Schilling played a leading role in a large-scale research project that started afterward in Germany. A pilot CO₂ storage plant with several 800-meter-deep holes was built in Ketzin, about 40 kilometers from Berlin. The Helmholtz Centre Potsdam, German Research Centre for Geosciences (GFZ) backed the project, in which engineers and scientists from the fields of geology, geophysics, geochemistry and simulation took part. When it ended in 2017, the project was a complete success. The researchers gained an ever better understanding of the processes going on underground as they investigated how some of the CO₂ was incorporated into pores in the rock, how some was dissolved in water, and how the CO₂ was ultimately mineralized into limestone.

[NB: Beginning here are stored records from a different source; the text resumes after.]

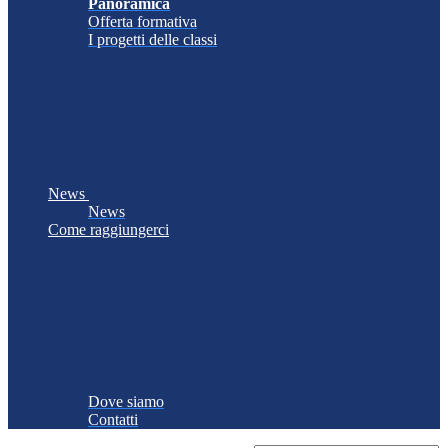
Panoramica
Offerta formativa
I progetti delle classi
News
News
Come raggiungerci
Dove siamo
Contatti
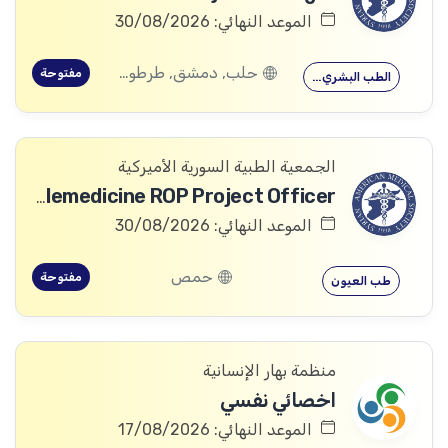
الموعد النهائي: 30/08/2026
حلب, دمشق, طرطوس, ريف دمشق, ديرالزور, درعا, السويداء, إدلب, القنيطرة, اللاذقية, الرقة, حمص, الحسكة, حماة
مفتوحة
الطب البشري…
الجمعية الطبية السورية الأميركية
Telemedicine ROP Project Officer
الموعد النهائي: 30/08/2026
حمص
مفتوحة
طب العيون
منظمة بهار الإنسانية
اخصائي نفسي
الموعد النهائي: 17/08/2026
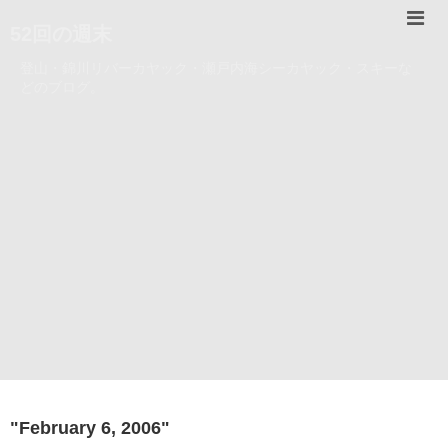
52回の週末
登山・錦川リバーカヤック・瀬戸内海シーカヤック・スキーな
どのブログ。
"
February 6, 2006
"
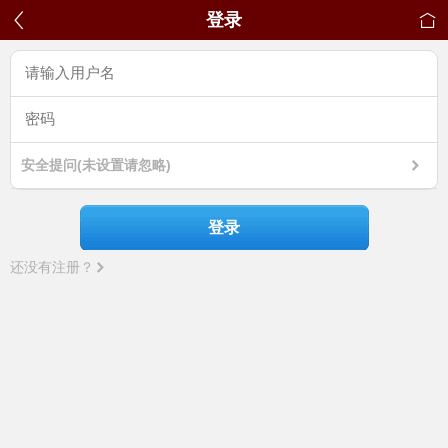
登录
安全提问(未设置请忽略)
登录
还没有注册？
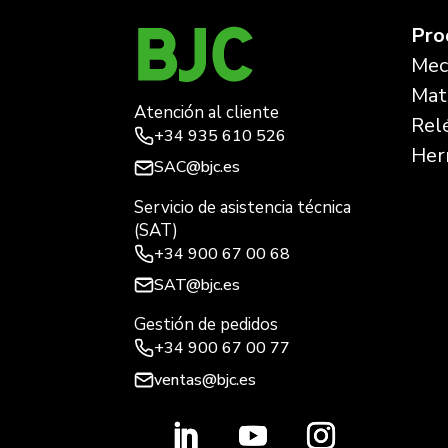
Pro
Mec
Mate
Atención al cliente
Rel
+34
935 610 526
Her
SAC@bjc.es
Servicio de asistencia técnica
(SAT)
+34
900 67 00 68
SAT@bjc.es
Gestión de pedidos
+34 900 67 00 77
ventas@bjc.es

CCS technology has not been put to use in Germany due to political resistance, even though there are many places where it could be effective. Cement factories, power plants that burn fossil fuels, and other factories that emit a lot of carbon dioxide could capture the emitted gas on the spot and store it underground. Experts estimate that 6 to 12 billion tons of carbon dioxide could be safely stored underground in Germany.

In any case, according to Schilling, the technology is ready for use in demonstration projects. To apply it at larger scales, further development is still needed.